Grand Hotel Rokko Skyvilla
Textile artist Yoshie Kuroda, winner of the Runner-Up Grand Prix, presents six bodhisattvas in animal form posed piously inside the Grand Hotel Rokko Skyvilla.
Rokko Garden Terrace
This diamond-shaped work is several feet deep with stairs inside. You can walk down inside it.
Sancho Station
Nobuyuki Osaki uses Rokko Sancho Country Station, a ropeway station no longer in operation, for his installation ‘Multiple Lighting (Memories of Rokko).’ He has created benches with graphics from former Mt. Rokko advertising pamphlets. Inside a ropeway car, photographs of people vacationing at Mt. Rokko are turned into paintings and then rephotographed. The work stirs up nostalgia and thoughts about the blurry nature of memory.
Rokkosan Country House
A girls’ school art club, returning participants to Rokko Meets Art, created this giant ice cream sculpture and give popular performances.
Paris-based artist Keita Mori creates sculptural graffiti-like “drawings” attaching string and rope to surfaces with a glue gun.
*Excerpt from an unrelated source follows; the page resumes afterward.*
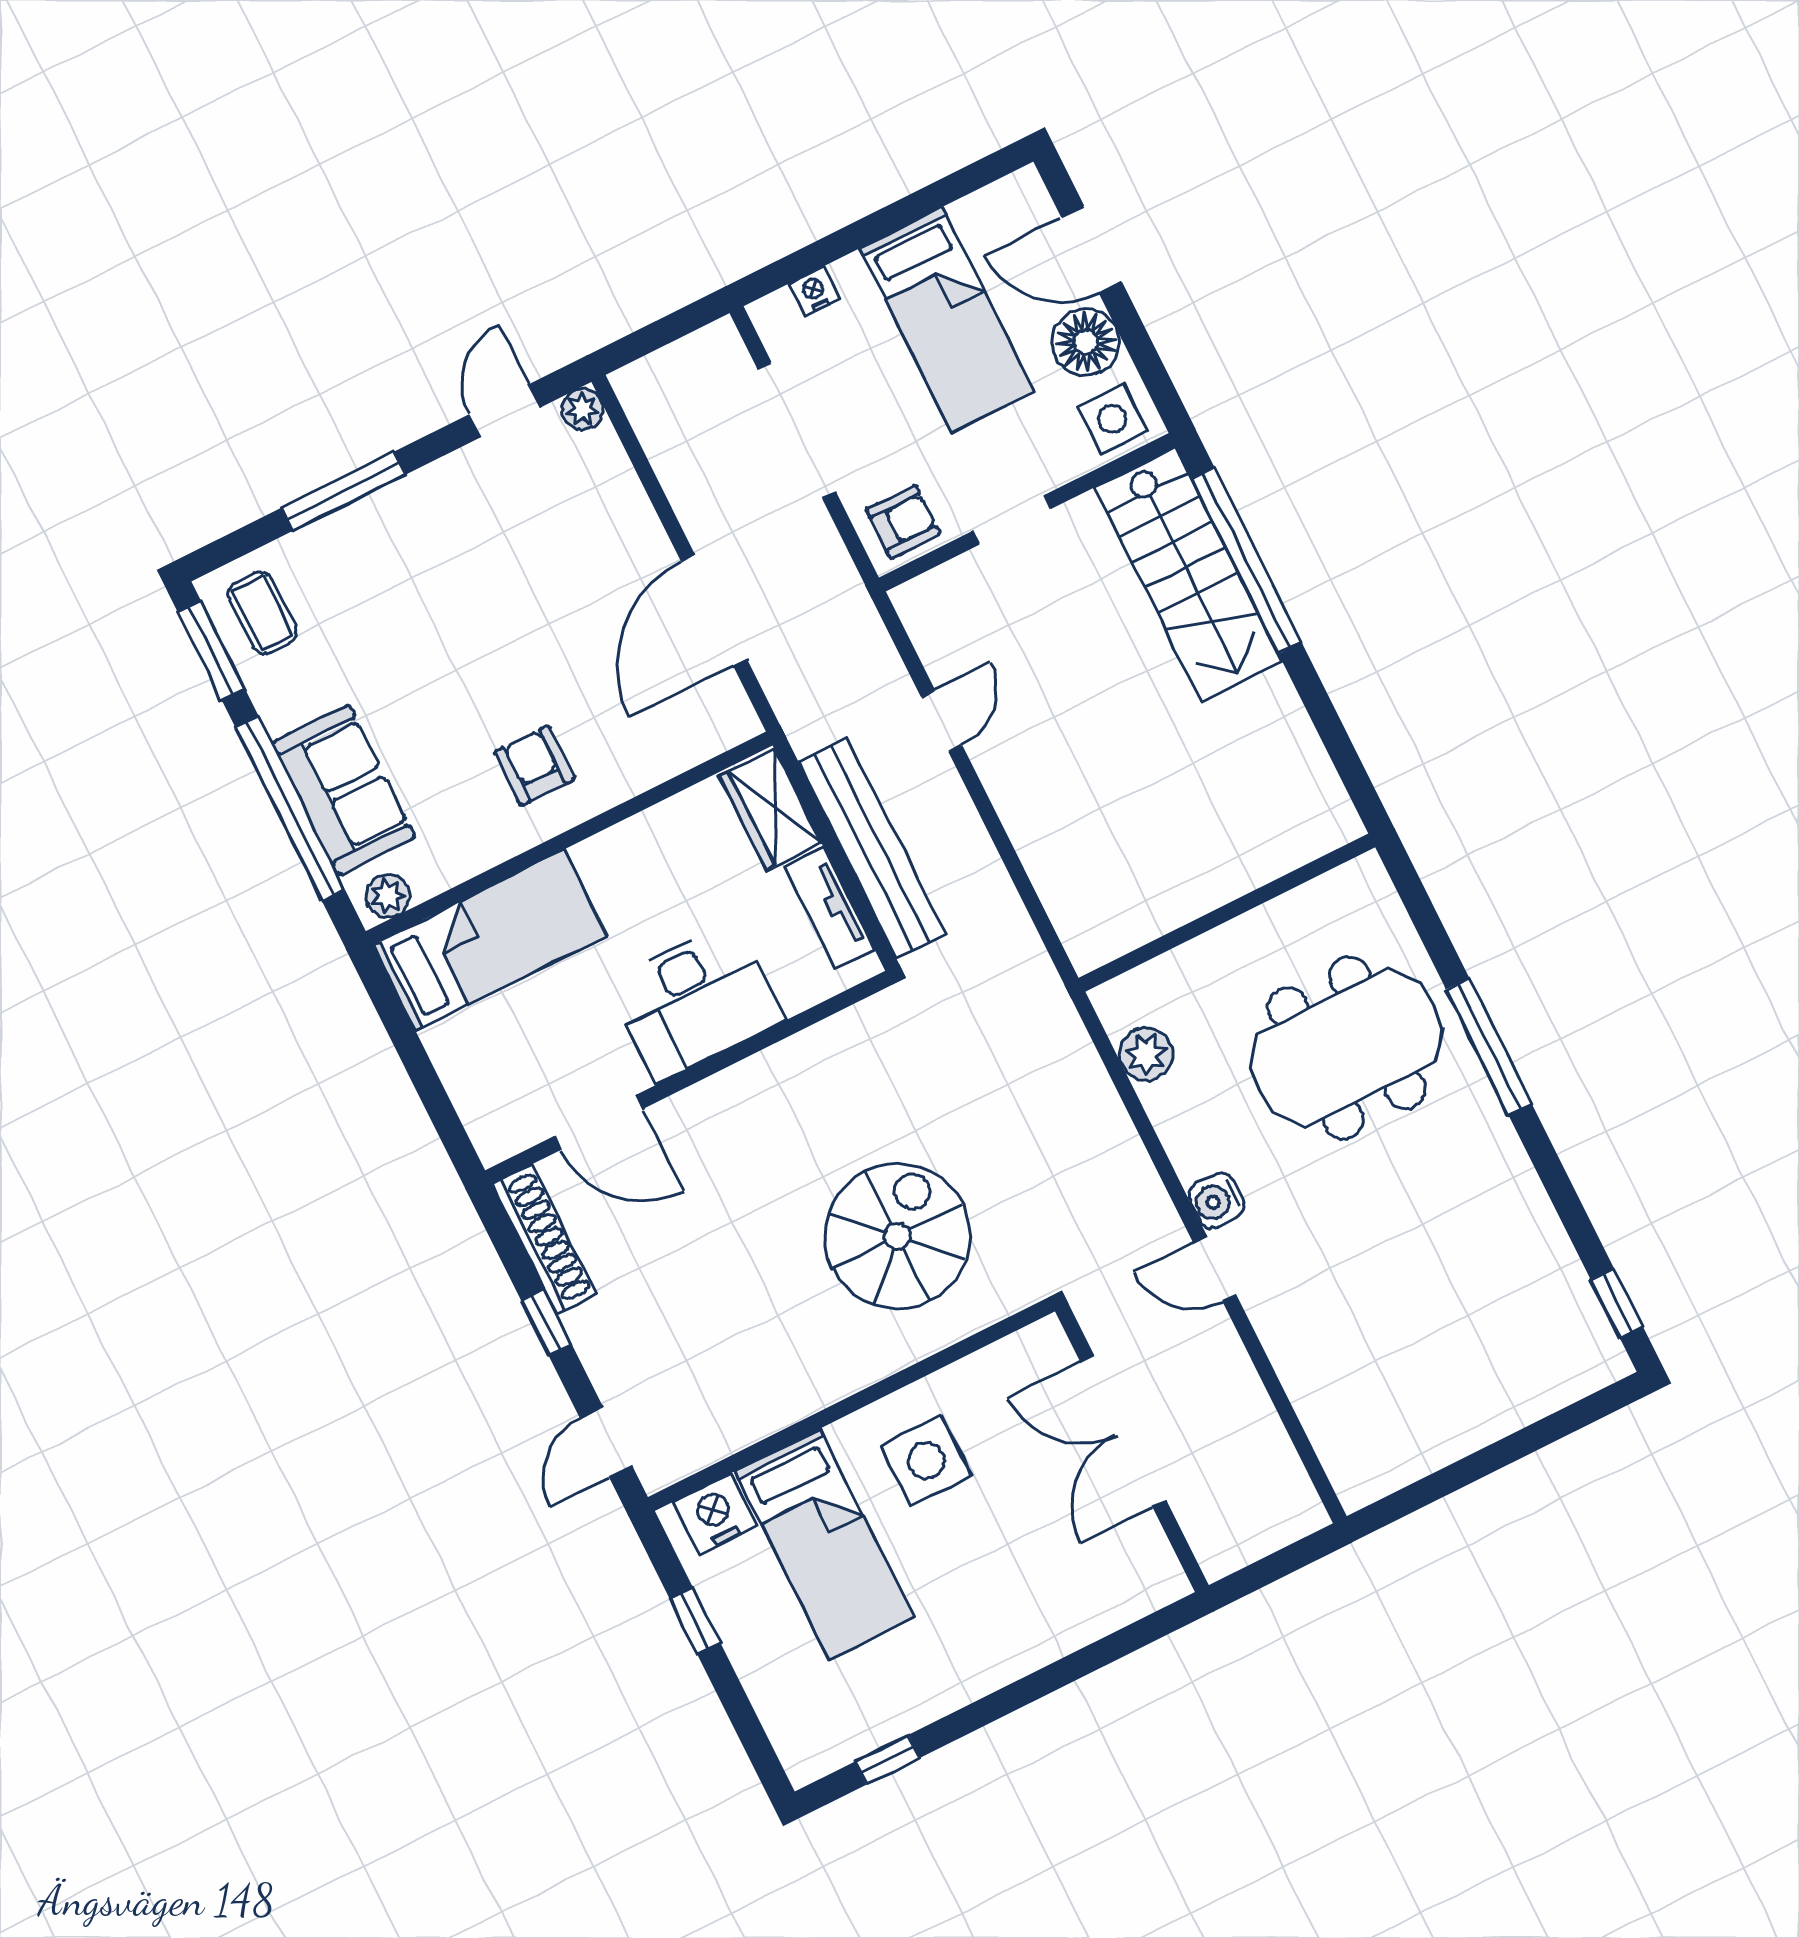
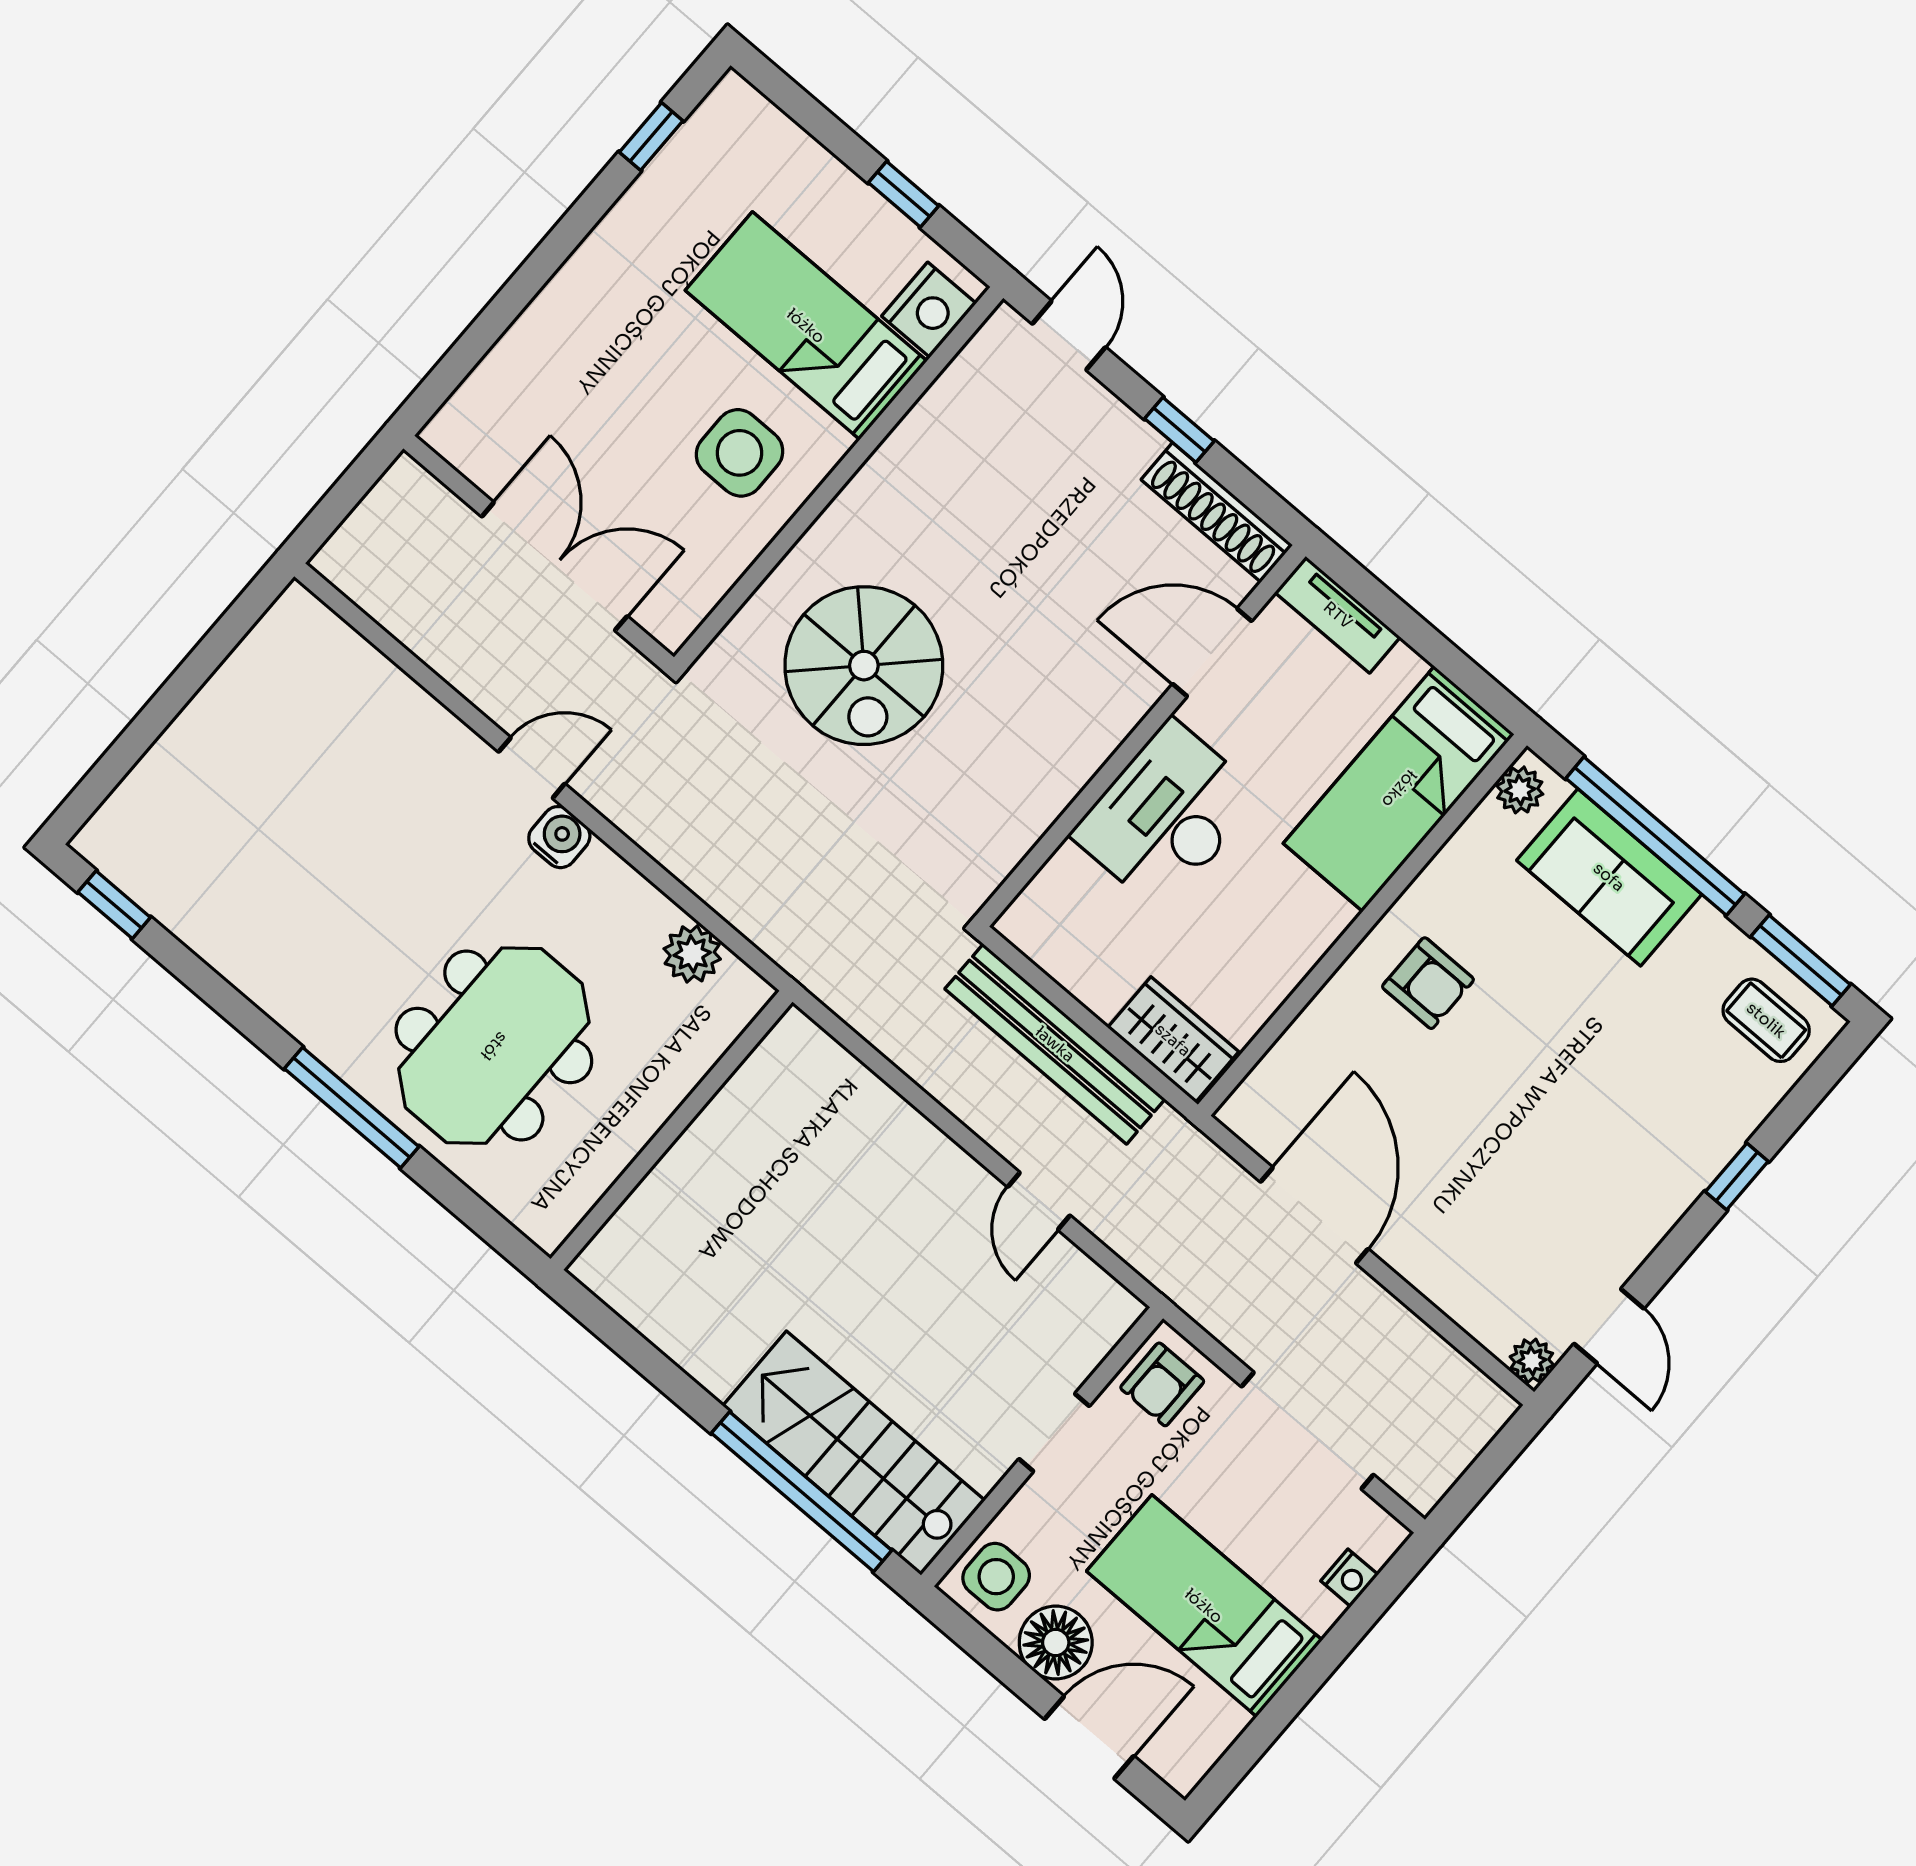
window: (343, 491) -> (1737, 1177), width x0.46
tv unit: (829, 908) -> (1338, 615), moved, turned 180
Tetsuro Kanno’s assemblages at a pond at Rokkosan Country House.
Makoto Egashira is a maestro of floral motifs, displaying his kitschy rose carpet creations in a real rose garden.
Rokko Alpine Botanical Garden
Zon Ito has created a sort of outdoor art museum dedicated to Takao Kodama (1894–1945), an artist who depicted nature and people on Mt. Rokko. Ito pairs his own embroidered works with replicas of sketches by Ito.
Ceramicist Kazutaka Sugitani molds his sculptural objects with a pop-art flair by hand. Here they are integrated into the woods of Rokko Alpine Botanical Garden.
Noriko Yamaguchi’s tapestry-inspired paintings portray relationships between groups and individuals in society.
Rokko International Musical Box Museum
Rokko International Musical Box Museum houses an incredible collection of giant “musical boxes” (mechanical music machines) from throughout history and around the world. For this year’s Rokko Meets Art, it presents a special musical retelling of Cinderella with illustrations by the avant-garde artist Aquirax Uno.
Marino Hata’s doll-like sculptures with silkscreened faces tell stories of the artist’s own imagining.
Yusuke Wakata’s ‘The Cock’ is a giant wooden rooster painted in gold. The work is based on a fable about an Empress burying such a gilted bird, which, as long as it was not dug up, would allow its village to prosper.
Memorial Monument(Mt.Rokko Visitor Center)
Taichi Yoshimura’s Nishikigoi carp is also a recipient of a jury award. Carved from a fragrant piece of camphor wood, visitors are invited to climb inside and check out the view of Mt. Rokko from inside a fish.